Challenge A
Please summarize the passage on the New York Ascendant strategy in two sentences.
Challenge B
Translate this sentence from the passage on the New York Ascendant strategy into Spanish: "This is, as the vulgar Marxists used to say, no accident."

Text excerpt

□ □ □ □ □

And what was the development strategy outlined in New York Ascendant? Surprise, surprise: being a world capital of what economists call the tertiary sector. The primary sector is basic stuff like farming and mining; the secondary, manufacturing and construction; and the tertiary, elite services like finance, lawyering, and advertising, and less elite services like retail and restaurants. There’s more money to be had in the elite services, but bankers do like to eat well and wear snazzy clothes, and their kids do need nannies, so the tertiary city is notorious for a barbell-shaped income distribution: a legion of low-paid service workers tending to the high-paid service workers but with not so many people in the middle. This is, as the vulgar Marxists used to say, no accident. And, as Bob Fitch liked to say, vulgar Marxism explains 90% of what goes on in the world.

New York Ascendant did allow for a smallish manufacturing sector—a specialized one, tied to dominant industries, like “very high-end fashion,” serving the local design talent, and costume making for the theater. It also sought to retain low-end clerical work for the finance sector and to encourage the development of the information sector. To retain the back office stuff would require the extension of the central business district (CBD) across the East River into new beachheads in downtown Brooklyn and Long Island City. That has happened. That’s why we have MetroTech in downtown Brooklyn, populated among others by Chase (the old Rockefeller family bank) and NYU. And it’s not just the extension of the CBD: we see the Bloomberg administration pushing a high-tech campus on Roosevelt Island and pressing the residential development of Hunters Point just south of Long Island City, squeezing out the industrial uses that used to dominate the neighborhood.

□ □ □ □ □

Supplied material

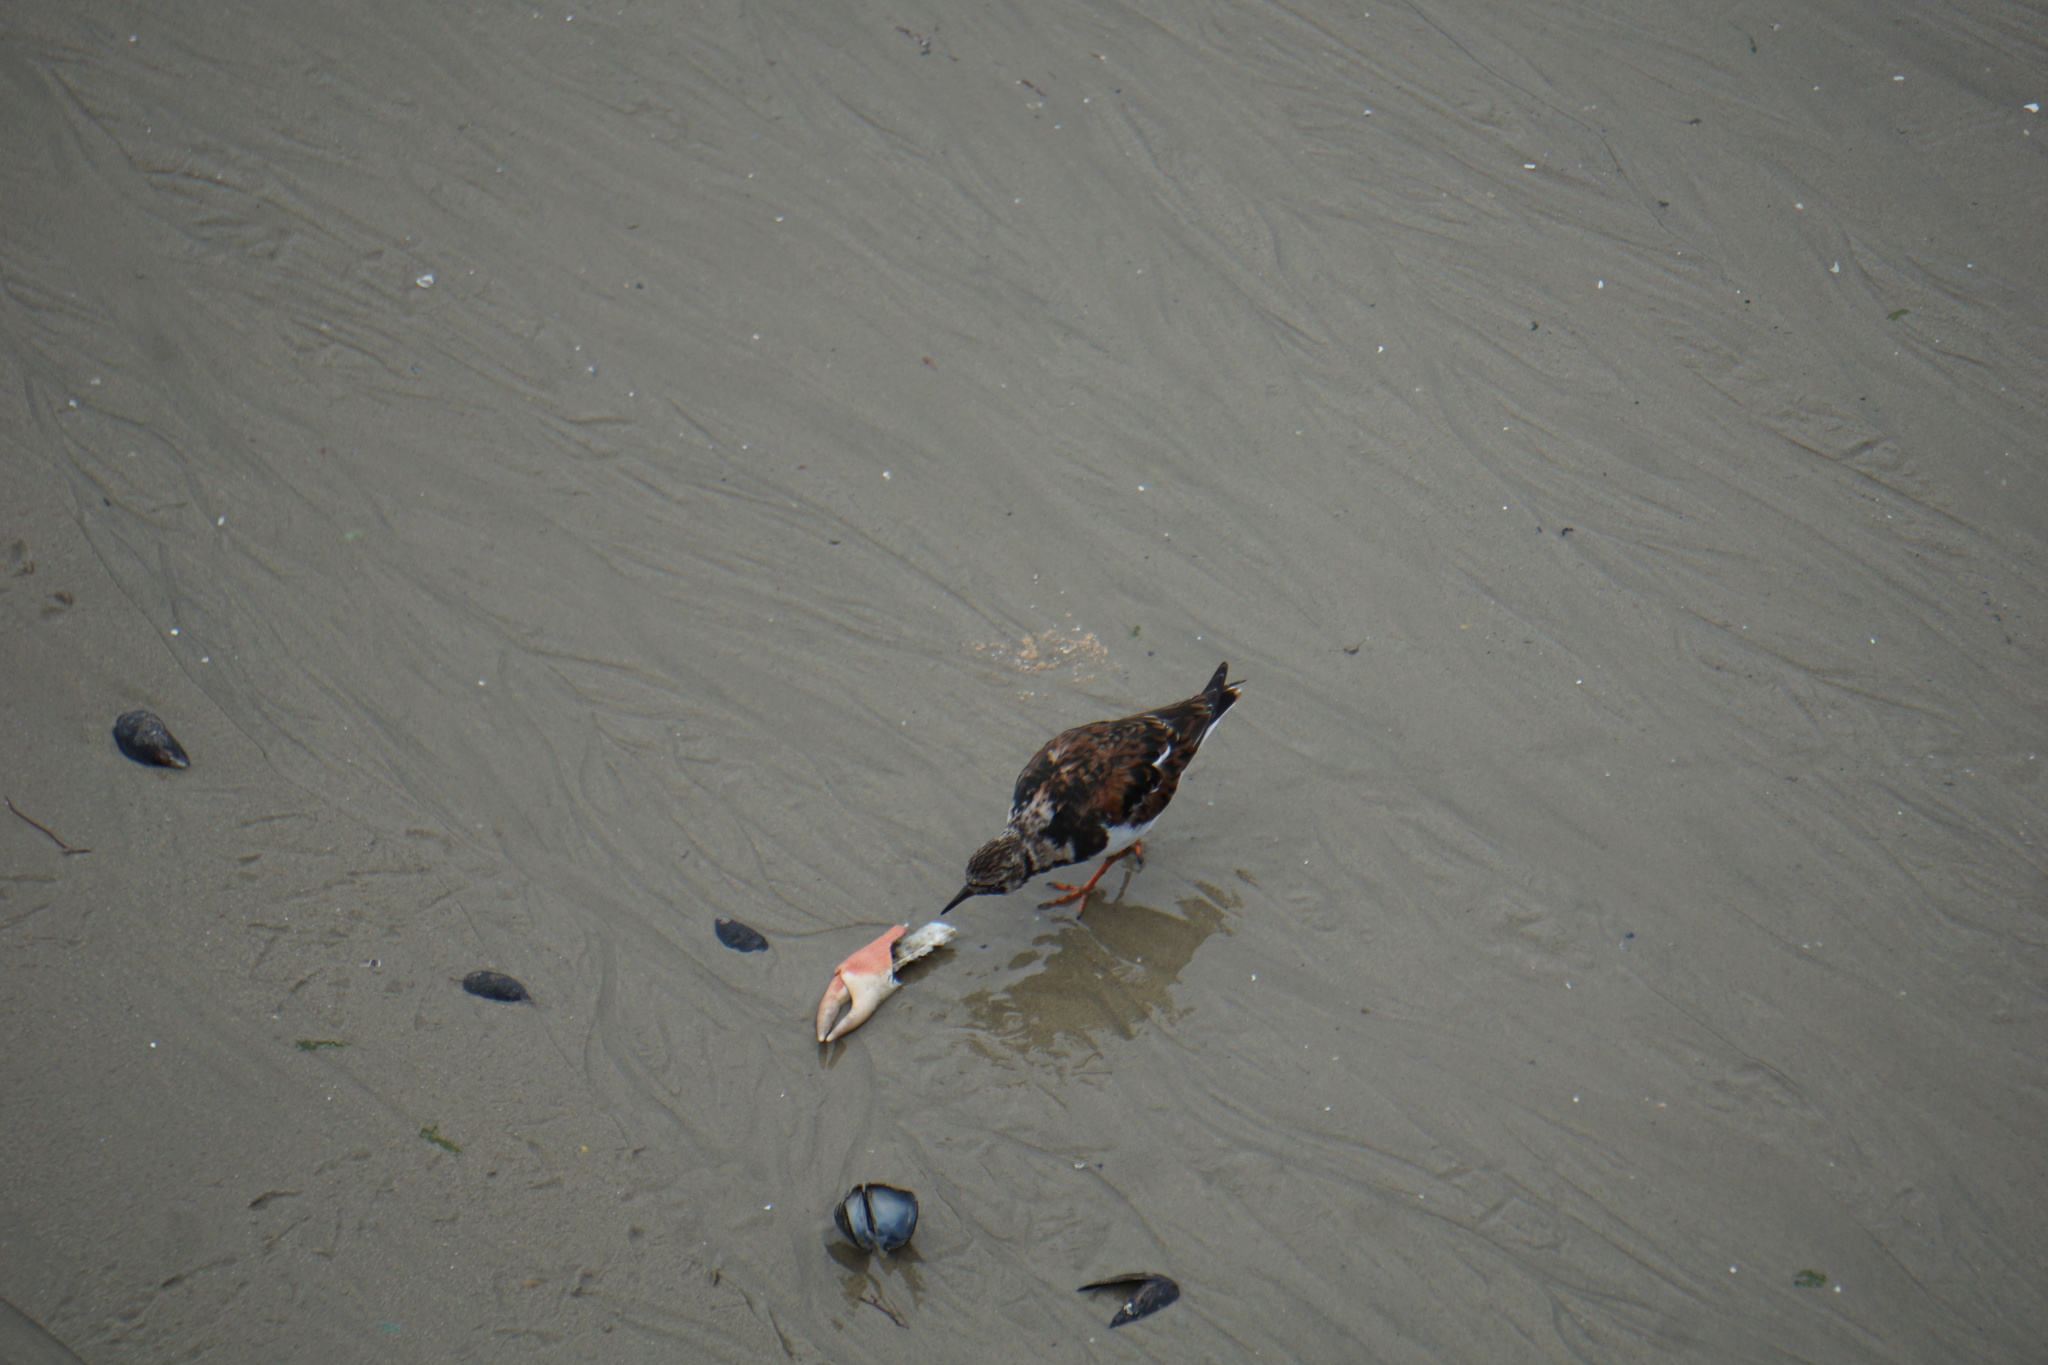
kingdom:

□ □ □ □ □

Correct answer A
New York Ascendant laid out a plan for the city to be a world capital of the tertiary sector, and such cities are notorious for a barbell-shaped income distribution: many low-paid service workers tend to high-paid ones, with few people in the middle. The plan also allowed a small specialized manufacturing sector, encouraged the information sector, and sought to keep back-office clerical work by extending the central business district into downtown Brooklyn and Long Island City, which has happened, as MetroTech shows.

Correct answer B
Esto, como solían decir los marxistas vulgares, no es casualidad.